Esas No: 2020/2081
Karar No: 2022/9685
Karar Tarihi: 29.06.2022
Yargıtay 4. Hukuk Dairesi 2020/2081 Esas 2022/9685 Karar Sayılı İlamı
4. Hukuk Dairesi 2020/2081 E. , 2022/9685 K."İçtihat Metni"
MAHKEMESİ :Asliye Hukuk Mahkemesi
Taraflar arasındaki tazminat davası üzerine mahkemece yapılan yargılama sonucunda; davanın kısmen kabulüne dair verilen kararın Yargıtayca incelenmesi taraf vekilleri tarafından süresi içinde istenilmekle temyiz dilekçesinin kabulüne karar verildikten sonra tetkik hakimi tarafından hazırlanan rapor ile dosya içerisindeki kağıtlar incelenerek gereği görüşüldü.
K A R A R
Davacılar vekili; 01/08/2012 tarihinde, davalı Fakılı Otobüsçülük Şirketi’nin işleteni, ...’ın sürücüsü bulunduğu 27 H 0181 plaka sayılı ticari aracın yaya ...'ya çarparak ağır derecede yaralanmasına neden olduğunu, kaza sonucu küçük ....'in sol bacağının diz üstünden kesildiğini, ceza dosyası kapsamında alınan kusur raporunda davalı ...'ın tali kusurlu bulunduğunun rapor edildiğini, kaza sonucu küçük ......'in başkalarının yardım ve desteğine muhtaç hale geldiğini belirterek; davacı ... için 50.000 TL, davacı anne .... için 25.000 TL, davacı baba ...... için 25.000 TL manevi tazminatın kaza tarihinden itibaren işletilecek ticari faizi ile birlikte davalılardan müştereken ve müteselsilen tahsilini talep etmiştir.

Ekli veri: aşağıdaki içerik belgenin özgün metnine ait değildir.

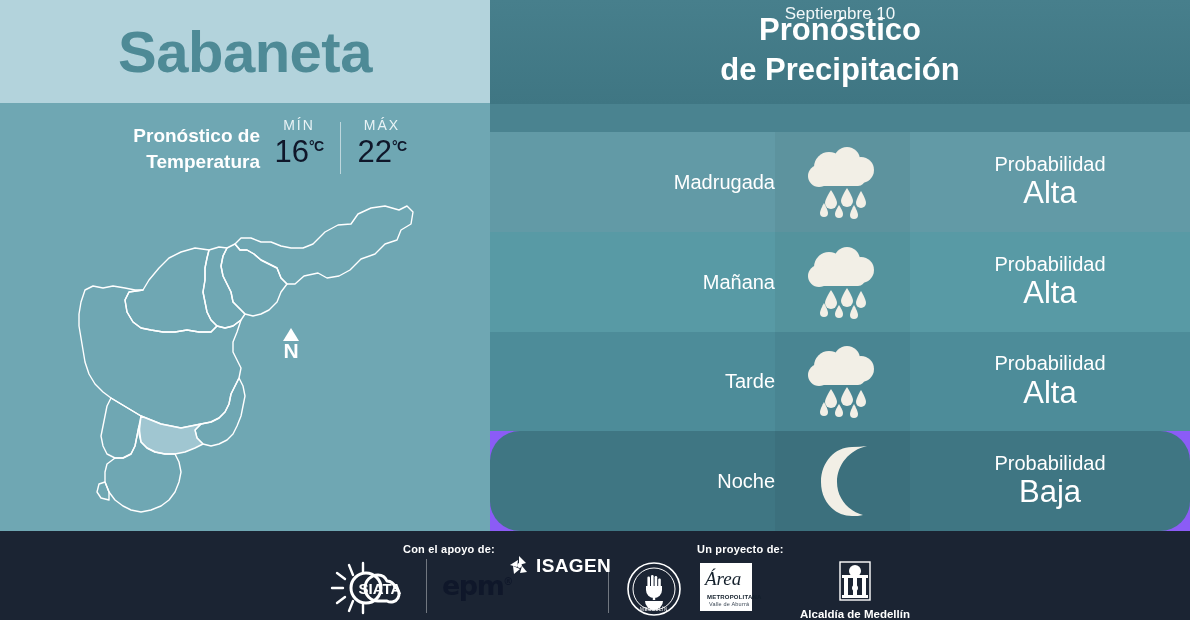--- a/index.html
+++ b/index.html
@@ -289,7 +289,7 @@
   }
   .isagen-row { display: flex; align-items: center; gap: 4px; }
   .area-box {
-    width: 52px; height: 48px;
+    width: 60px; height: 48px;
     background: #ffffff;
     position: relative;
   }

Davalılar vekili; davanın reddini savunmuştur.
Mahkemece; davanın kısmen kabulü ile davacı ... için 15.000 TL, diğer davacılar davacılar için 7.500,00’er TL manevi tazminatıın kaza tarihinden itibaren işletilecek ticari faizi ile birlikte davalılardan müştereken ve müteselsilen tahsiline karar verilmiş; hüküm, taraf vekillerince temyiz edilmiştir.
1-Dosyadaki yazılara, kararın dayandığı kanıtlarla yasaya uygun gerektirici nedenlere, özellikle delillerin değerlendirilmesinde bir isabetsizlik görülmemesine göre davalılar vekilinin tüm temyiz itirazları reddedilmelidir.
2-Davacılar vekilinin temyiz itirazlarına gelince;
Dava, trafik kazası sonucu ölüm nedeniyle manevi tazminat istemine ilişkindir.
Olay tarihinde yürürlükte olan 6098 sayılı Türk Borçlar Kanunu’nun 56. maddesi (818 sayılı Borçlar Kanunu’nun 47. maddesi) hükmüne göre hâkimin özel halleri göz önünde tutarak manevi zarar adı ile hak sahibine verilmesine karar vereceği bir para tutarı adalete uygun olmalıdır. Hükmedilecek bu para, zarara uğrayanda manevi huzuru doğurmayı gerçekleştirecek tazminata benzer bir fonksiyonu olan özgün bir nitelik taşır. Bir ceza olmadığı gibi mal varlığı hukukuna ilişkin bir zararın karşılanmasını da amaç edinmemiştir.
O halde bu tazminatın sınırı onun amacına göre belirlenmelidir. Takdir edilecek miktar, mevcut halde elde edilmek istenilen tatmin duygusunun etkisine ulaşmak için gerekli olan kadar olmalıdır. 22/06/1966 tarihli ve 7/7 sayılı Yargıtay İçtihadı Birleştirme Kararının gerekçesinde takdir olunacak manevi tazminatın tutarını etkileyecek özel hal ve şartlar da açıkça gösterilmiştir. Bunlar her olaya göre değişebileceğinden hâkim bu konuda takdir hakkını kullanırken ona etkili olan nedenleri de karar yerinde objektif ölçülere göre isabetli bir biçimde göstermelidir.
Davaya konu olayda; davacı küçüğün yaralanma derecesi, davacı anne, babanın yaralanana yakınlığı, olayın vahameti ve yukarıdaki ilkeler göz önüne alındığında, davacılar lehine hükmedilen manevi tazminat miktarı azdır. Davacılar yararına daha üst düzeyde manevi tazminata hükmedilmesi gerekirken yazılı şekilde karar verilmiş olması doğru görülmemiş ve bozmayı gerektirmiştir.
SONUÇ: Yukarıda (1) nolu bentte açıklanan nedenlerle davalılar vekilinin tüm temyiz itirazlarının reddine, (2) nolu bentte açıklanan nedenlerle davacılar vekilinin temyiz itirazlarının kabulü ile hükmün BOZULMASINA ve aşağıda dökümü yazılı 1.024,00 TL kalan harcın temyiz eden davalılardan alınmasına, peşin alınan harcın istek halinde temyiz eden davacılara geri verilmesine 29/06/2022 gününde oybirliğiyle karar verildi.